My stove has a 6 inch pipe from the stove to the chimney, and it attaches to a 6 inch extension of the liner. My grandfather had the chimney lined about 10-15 years ago. There is roxul insulation between the wall penetration and the old clay pipe. The newer liner is oval shaped, not sure of the dimensions. In any case, draft didn't seem to be a problem during my coal experiment, even though its a longer chimney ( basement to above the leak of the roof, 2 stories plus attic up) id say about 20-25 feet) As I said, I had to shut the air down pretty tight to prevent overfiring, almost where I put it with wood.

Air through the grates did seem to be a problem though.
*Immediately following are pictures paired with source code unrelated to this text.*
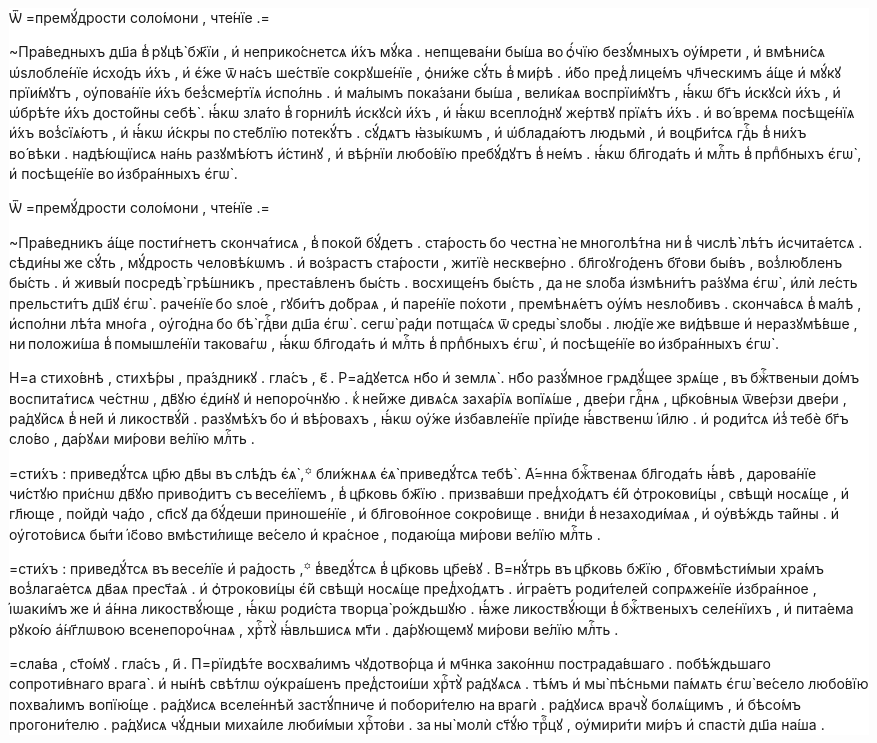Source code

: Ѿ =премꙋ́дрости соло́мони , чте́нїе .=

~Пра́ведныхъ дш҃а в̾ рꙋцѣ̀ бж҃їи , и҆ неприко́снетсѧ и҆́хъ мꙋ́ка . непщева́ни
бы́ша во ѻ҆́чїю безꙋ́мныхъ оу҆́мрети , и҆ вмѣни́сѧ ѡ҆ѕлобле́нїе и҆схо́дъ
и҆́хъ , и҆ є҆́же ѿ на́съ ше́ствїе сокрꙋше́нїе , ѻ҆ни́же сꙋ́ть в̾ ми́рѣ . и҆́бо
пред̾ лице́мъ чл҃ческимъ а҆́ще и҆ мꙋ́кꙋ прїи́мꙋтъ , оу҆пова́нїе и҆́хъ
без̾сме́ртїѧ и҆спо́лнь . и҆ ма́лымъ пока́зани бы́ша , вели́каѧ воспрїи́мꙋтъ ,
ꙗ҆́кѡ бг҃ъ и҆скꙋсѝ и҆́хъ , и҆ ѡ҆брѣ́те и҆́хъ досто́йны себѣ̀ . ꙗ҆́кѡ зла́то
в̾ горни́лѣ и҆скꙋсѝ и҆́хъ , и҆ ꙗ҆́кѡ всепло́днꙋ же́ртвꙋ прїѧ́тъ и҆́хъ . и҆
во́ времѧ посѣще́нїѧ и҆́хъ воз̾сїѧ́ютъ , и҆ ꙗ҆́кѡ и҆́скры по сте́блїю
потекꙋ́тъ . сꙋ́дѧтъ ꙗ҆зы́кѡмъ , и҆ ѡ҆блада́ютъ людьмѝ , и҆ воцр҃и́тсѧ гдⷭ҇ь
в̾ ни́хъ во́ вѣки . надѣ́ющїисѧ на́нь разꙋмѣ́ютъ и҆́стинꙋ , и҆ вѣ́рнїи
любо́вїю пребꙋ́дꙋтъ в̾ не́мъ . ꙗ҆́кѡ бл҃года́ть и҆ млⷭ҇ть в̾ прпⷣбныхъ є҆гѡ̀ ,
и҆ посѣще́нїе во и҆збра́нныхъ є҆гѡ̀ .

Ѿ =премꙋ́дрости соло́мони , чте́нїе .=

~Пра́ведникъ а҆́ще пости́гнетъ сконча́тисѧ , в̾ поко́й бꙋ́детъ . ста́рость бо
честна̀ не многолѣ́тна ни в̾ числѣ̀ лѣ́тъ и҆счита́етсѧ . сѣди́ны же сꙋ́ть ,
мꙋ́дрость человѣ́кѡмъ . и҆ во́зрастъ ста́рости , житїѐ нескве́рно .
бл҃гоꙋго́денъ бг҃ови бы́въ , воз̾лю́бленъ бы́сть . и҆ живы́и посредѣ̀
грѣ́шникъ , преста́вленъ бы́сть . восхище́нъ бы́сть , да не ѕло́ба и҆змѣни́тъ
ра́зꙋма є҆гѡ̀ , и҆лѝ ле́сть прельсти́тъ дш҃ꙋ є҆гѡ̀ . раче́нїе бо ѕло́е ,
гꙋби́тъ до́браѧ , и҆ паре́нїе по́хоти , премѣнѧ́етъ оу҆́мъ неѕло́бивъ .
сконча́всѧ в̾ ма́лѣ , и҆спо́лни лѣ́та мно́га , оу҆го́дна бо бѣ̀ гдⷭ҇ви дш҃а
є҆гѡ̀ . сегѡ̀ ра́ди потща́сѧ ѿ среды̀ ѕло́бы . лю́дїе же ви́дѣвше и҆
неразꙋмѣ́вше , ни положи́ша в̾ помышле́нїи такова́гѡ , ꙗ҆́кѡ бл҃года́ть и҆
млⷭ҇ть в̾ прпⷣбныхъ є҆гѡ̀ , и҆ посѣще́нїе во и҆збра́нныхъ є҆гѡ̀ .

Н=а стихо́внѣ , стихѣ́ры , пра́здникꙋ . гла́съ , є҃ . Р=а́дꙋетсѧ нб҃о и҆
землѧ̀ . нб҃о разꙋ́мное грѧдꙋ́щее зрѧ́ще , въ бжⷭ҇твеныи до́мъ воспита́тисѧ
че́стнѡ , дв҃ꙋю є҆ди́нꙋ и҆ непоро́чнꙋю . к̾ не́йже дивѧ́сѧ заха́рїѧ
вопїѧ́ше , две́ри гдⷭ҇нѧ , цр҃ко́вныѧ ѿве́рзи две́ри , ра́дꙋйсѧ в̾ не́й и҆
ликоствꙋ́й . разꙋмѣ́хъ бо и҆ вѣ́ровахъ , ꙗ҆́кѡ оу҆́же и҆збавле́нїе прїи́де
ꙗ҆́вственѡ і҆и҃лю . и҆ роди́тсѧ и҆з̾ тебѐ бг҃ъ сло́во , да́рꙋѧи ми́рови ве́лїю
млⷭ҇ть .

=сти́хъ : приведꙋ́тсѧ цр҃ю дв҃ы въ слѣ́дъ є҆ѧ̀ ,꙳ бли́жнѧѧ є҆ѧ̀ приведꙋ́тсѧ
тебѣ̀ . А҆́=нна бжⷭ҇твенаѧ бл҃года́ть ꙗ҆́вѣ , дарова́нїе чи́стꙋю при́снѡ дв҃ꙋю
приво́дитъ съ весе́лїемъ , в̾ цр҃ковь бж҃їю . призва́вши пред̾хо́дѧтъ є҆́й
ѻ҆трокови́цы , свѣщѝ носѧ́ще , и҆ гл҃юще , пойдѝ ча́до , сп҃сꙋ да бꙋ́деши
приноше́нїе , и҆ бл҃гово́нное сокро́вище . вни́ди в̾ незаходи́маѧ , и҆
оу҆вѣ́ждь та́йны . и҆ оу҆гото́висѧ бы́ти і҆с҃ово вмѣсти́лище ве́село и҆
кра́сное , подаю́ща ми́рови ве́лїю млⷭ҇ть .

=сти́хъ : приведꙋ́тсѧ въ весе́лїе и҆ ра́дость ,꙳ в̾ведꙋ́тсѧ в̾ цр҃ковь
цр҃е́вꙋ . В=нꙋ́трь въ цр҃ковь бж҃їю , бг҃овмѣсти́мыи хра́мъ воз̾лага́етсѧ дв҃аѧ
прест҃а́ѧ . и҆ ѻ҆трокови́цы є҆́й свѣщѝ носѧ́ще пред̾хо́дѧтъ . и҆гра́етъ
роди́телей сопрѧже́нїе и҆збра́нное , і҆ѡаки́мъ же и҆ а҆́нна ликоствꙋ́юще ,
ꙗ҆́кѡ роди́ста творца̀ ро́ждьшꙋю . ꙗ҆́же ликоствꙋ́ющи в̾ бжⷭ҇твеныхъ
селе́нїихъ , и҆ пита́ема рꙋко́ю а҆́нг҃лѡвою всенепоро́чнаѧ , хрⷭ҇тꙋ̀ ꙗ҆́вльшисѧ
мт҃и . да́рꙋющемꙋ ми́рови ве́лїю млⷭ҇ть .

=сла́ва , ст҃о́мꙋ . гла́съ , и҃ . П=рїидѣ́те восхва́лимъ чꙋдотво́рца и҆
мч҃нка зако́ннѡ пострада́вшаго . побѣ́ждьшаго сопроти́внаго врага̀ . и҆ ны́нѣ
свѣ́тлѡ оу҆кра́шенъ пред̾стои́ши хрⷭ҇тꙋ̀ ра́дꙋѧсѧ . тѣ́мъ и҆ мы̀ пѣ́сньми
па́мѧть є҆гѡ̀ ве́село любо́вїю похва́лимъ вопїю́ще . ра́дꙋисѧ вселе́ннѣй
застꙋ́пниче и҆ побори́телю на врагѝ . ра́дꙋисѧ врачꙋ̀ болѧ́щимъ , и҆ бѣсо́мъ
прогони́телю . ра́дꙋисѧ чꙋ́дныи миха́иле люби́мыи хрⷭ҇то́ви . за ны̀ молѝ
ст҃ꙋ́ю трⷪ҇цꙋ , оу҆мири́ти ми́ръ и҆ спастѝ дш҃а на́ша .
And come to think of it, the coal that I did lose the fire with did have a good bit of fines and dust it in. A feed sack full of what I had was muddy, so I washed the dirt off of it, which also got rid of the dust. This coal seemed to burn better. Perhaps when I buy some coal I'll get a bit of stove coal to mix in and play with the ratios. A local place will bag it up for me, about 80 pounds to a bag. Their price was pretty good too. Worked out to about 250 a ton.

Now I just have to convince the wife I need to purchase more coal. She cites the fact that I have all the wood I could ever want growing behind the house. Which is true, and despite this stoves shortcomings for burning wood, it keeps the house pretty warm. However, I have a new toy to play with in the form of learning how to maintain a coal fire that has the happy side effect of keeping us warm.